Philipp over 9 years@Basia I updated my answer to say something about locality of PBE and to add references to the seminal papers.


Martin  マーチン over 9 yearsMany people say that pbe is a "nonlocal" functional, but that is not true. It depends also on the gradient, which is a local property of the PES on any given point. I also wished people would not rely on B3LYP so much  it was an improvement back in the day, but there are better and more efficient functionals nowadays.// I also want to state that PBE consists of (at least) two functionals: One for the exchange and one for the correlation, the combination of those two is often denoted as PBE0.

Martin  マーチン over 9 yearsWould you mind if I edit in the complete references?

Basia over 9 yearsI use pbe1pbe functional with 6311+G(2d,p) basis set for all my calculations. I'm generally interested in reactions of perhalogenated compounds. Many people say I should switch to b3lyp because it's better and always gives good results, but after I read your answer I think I'll stick with pbe

Philipp over 9 years@Martin I would be thankful if you took the trouble of editing in the references. I refrained from most of it because I thought it should be rather easy to find. Sorry about the "nonlocal" part: Of course, you are right: PBE is local. But it was late and I wrote the answer before going to sleep so I was a bit sloppy in that point and didn't state explicitly that PBE is not a nonlocal functional. Also, I didn't want to dwell on too many details.

Philipp over 9 years@Martin I added a paragraph making clear that PBE is local. I hope it's clear now. Are you sure about the PBE0 thing? Isn't the name PBE0 usually used as a synonym for the PBE1PBE hybrid functional?

Philipp over 9 years@Basia I didn't want to preach against B3LYP. Actually there is some physical motivation for mixing in around 20 or 25% of HartreeFock exchange into the exchangecorrelation functional. And if B3LYP gives you better results than PBE I see little reason not to use it. But as Martin stated there are better functionals than B3LYP out there although he might be better suited than I am to recommend one to you. I will only mention that if hybrid functionals are better suited for the systems you calculate you could try the PBE1PBE hybrid functional (also called PBE0) which has fewer parameters.

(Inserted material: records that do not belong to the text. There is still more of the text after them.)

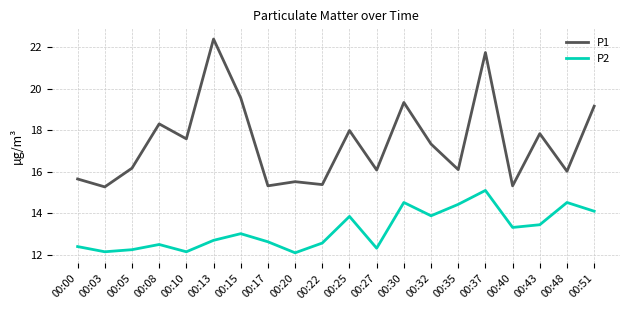

The value of P1 at 00:25 is 26.7. True or false?

False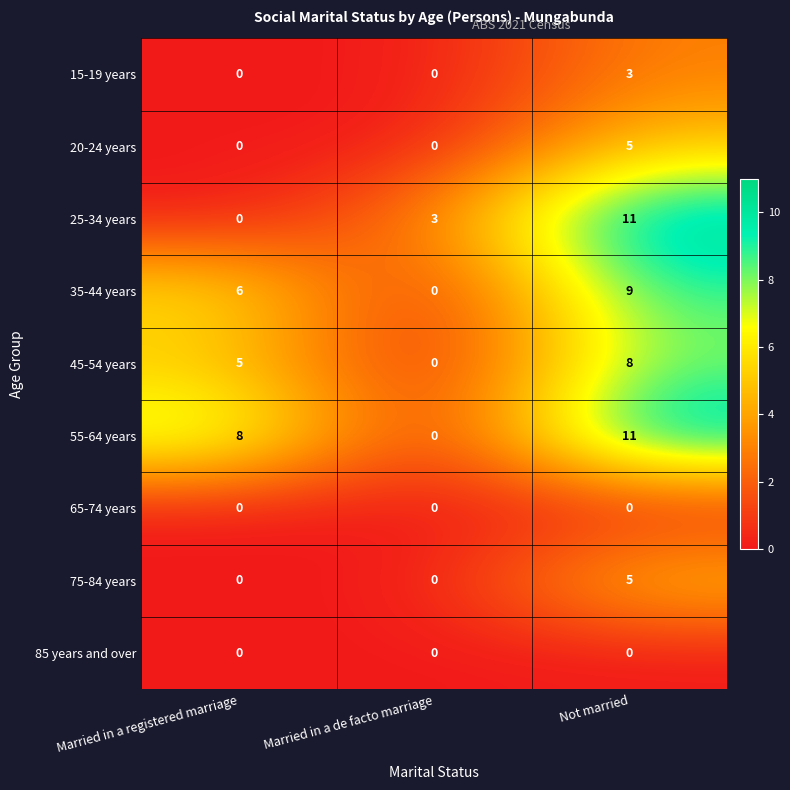

The 25-34 years series shows 0 at Married in a registered marriage. True or false?

True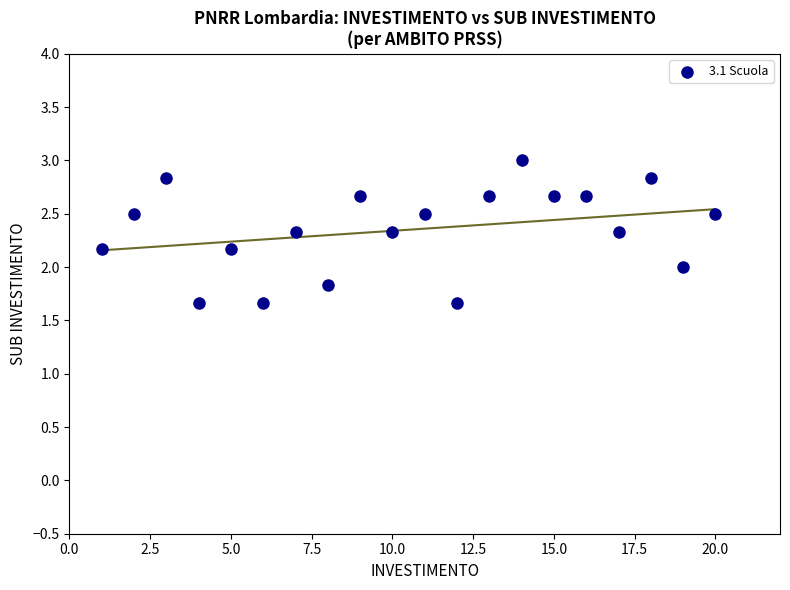

What is the range of X values (max minus min)?

19.0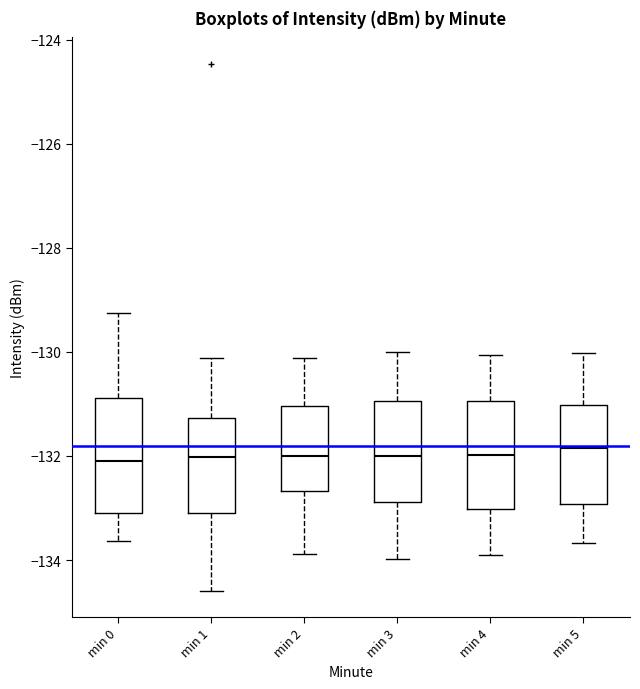

Where does the median line of the box for min 5 sit on the y-axis? The values are not printed on the chart, so give them approximately, as read against the axis.

-131.8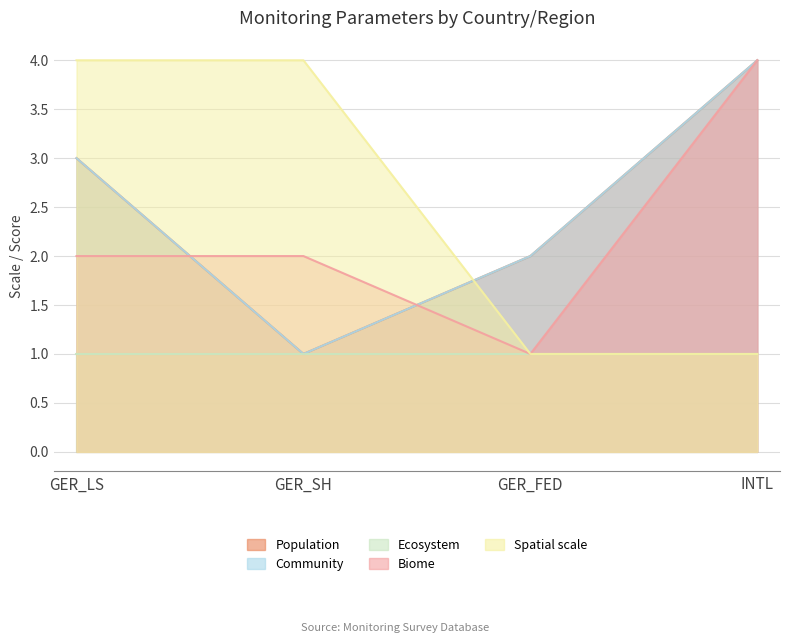

What is the sum of all Community values?

10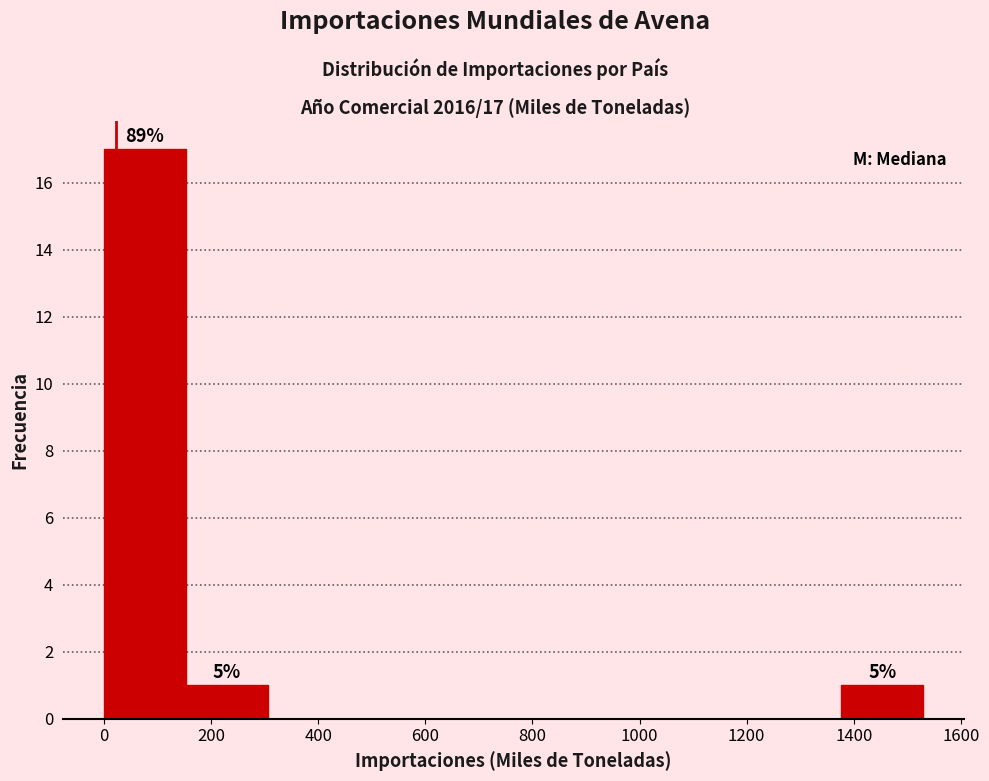

Which range on the x-axis has the tallest bar?

0 to 160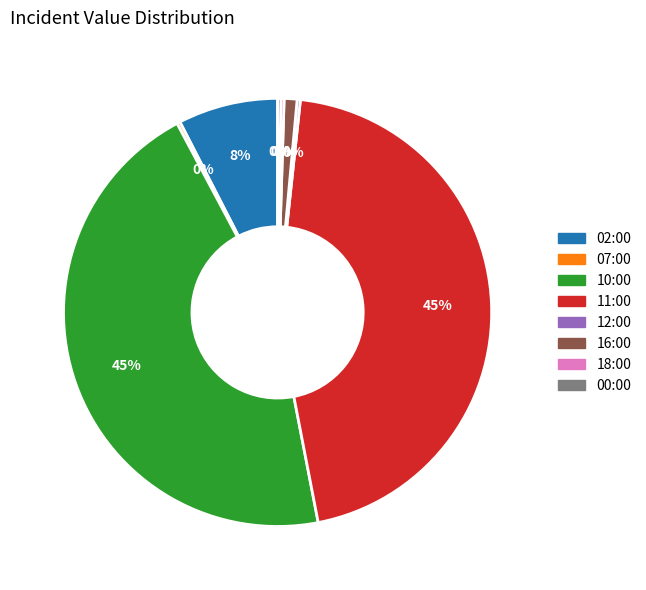

Is it true that 02:00 is 21% of the pie?

False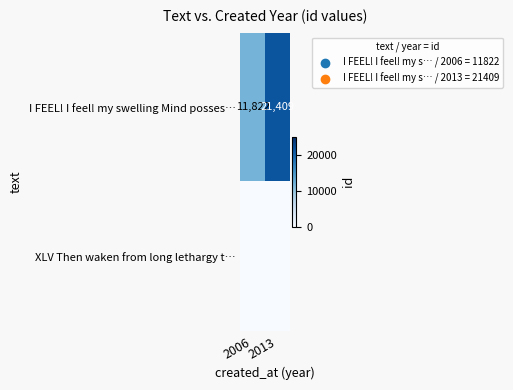

What is the sum of all I FEEL! I feel! my swelling Mind posses… values?

33231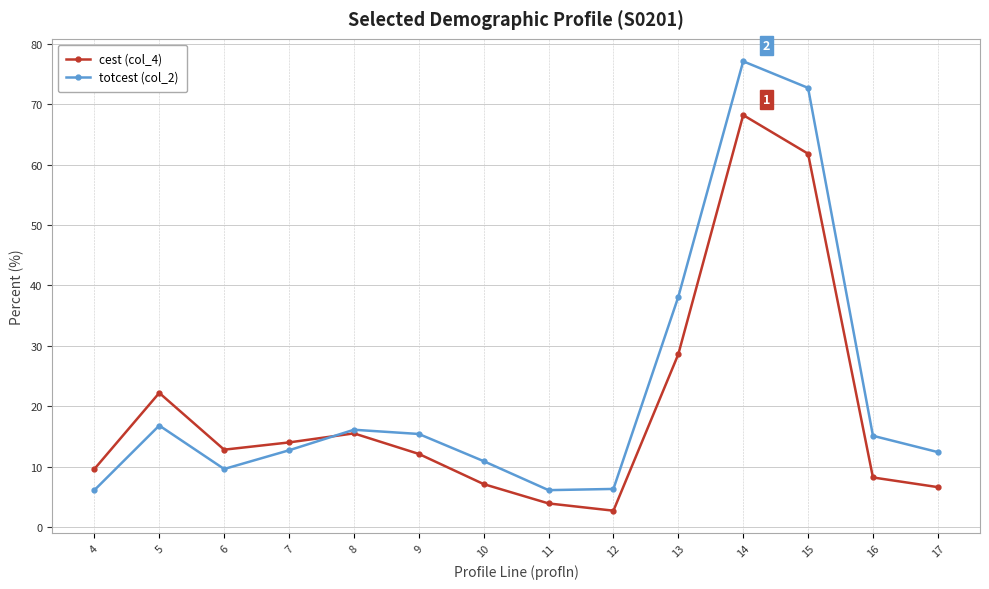

Rank the series by their maximum value, from lowest to highest.

cest (col_4), totcest (col_2)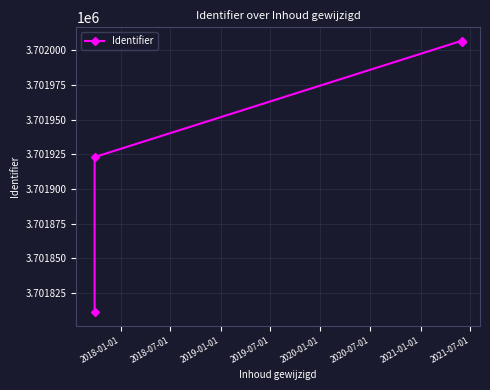

What is the sum of all values?

14807747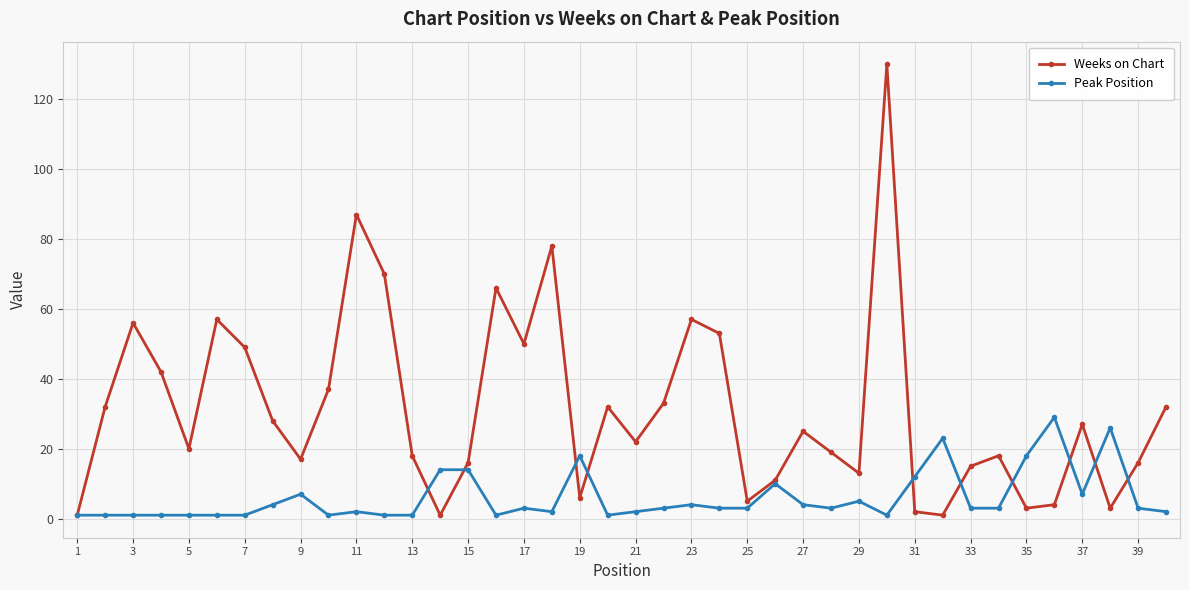

What is the maximum value for Peak Position?

29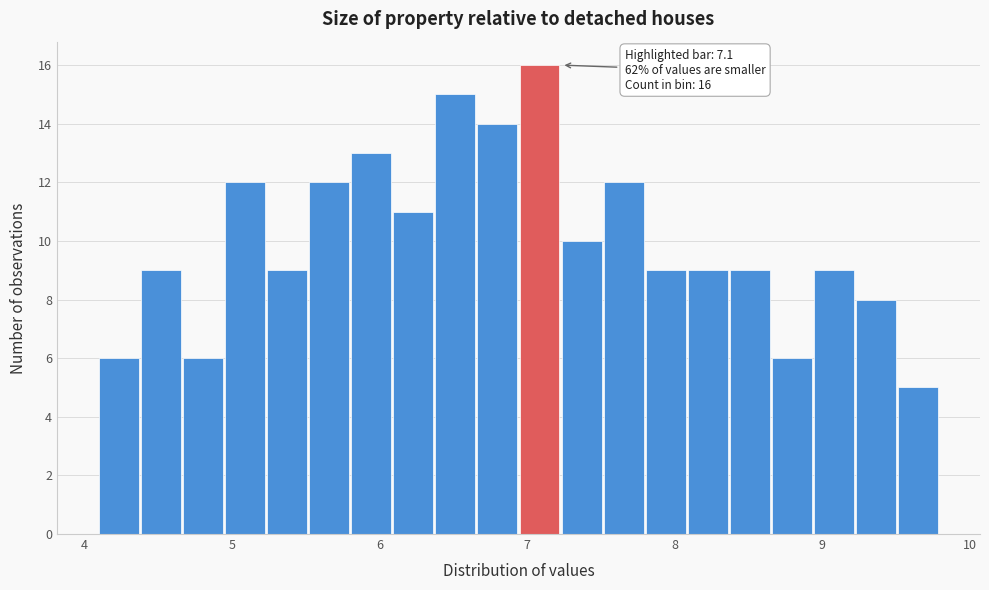

Around what value on the x-axis is the tallest bar? Give the approximate position of its centre, as read against the axis.

7.1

Philipp over 9 years@Martin I added the references.

Aesin over 9 years@Philipp: Agreed, whenever I've seen the name PBE0 it's been for the modified hybrid version of PBE that includes weighting factors and a fraction of HF exchange, as opposed to pure (GGA) PBE which doesn't use any HF exchange.

Martin  マーチン over 9 years@Aesin I was confused myself  I am very sorry, of course PBE0 is the modified Hybrid functional. @ Philipp I like your answer so very much and while reading it the first time I thought it was not sloppy  I just wanted to point out a very common (very unfortunate) misconception. (And extra kudos for the witch's brew comment.)

Martin  マーチン over 9 years@Basia I am not a big fan of b3lyp and I tend towards much more robust (BP86) or much more sophisticated functionals (PBE, Minnesota, ...). As with all calculations they have to account for a certain standard and using one df is usually not enough. The problem is that a functional that is good for describing one bonding situation might be terrible for describing another. There is unfortunately no best functional. Stick with pbe1pbe when you started with it, and confirm results with other functionals or ab initio. I highly recommend switching to a more sophisticated basis set.

Philipp over 9 years@Martin Nice to hear that you like my answer, thanks. And thanks for pointing out the misconception of PBE being called nonlocal. I think such a question as this is a good place to make other people reading my answer (who are potentially rather new to the subject) aware of that misconception so that they don't fall into that trap.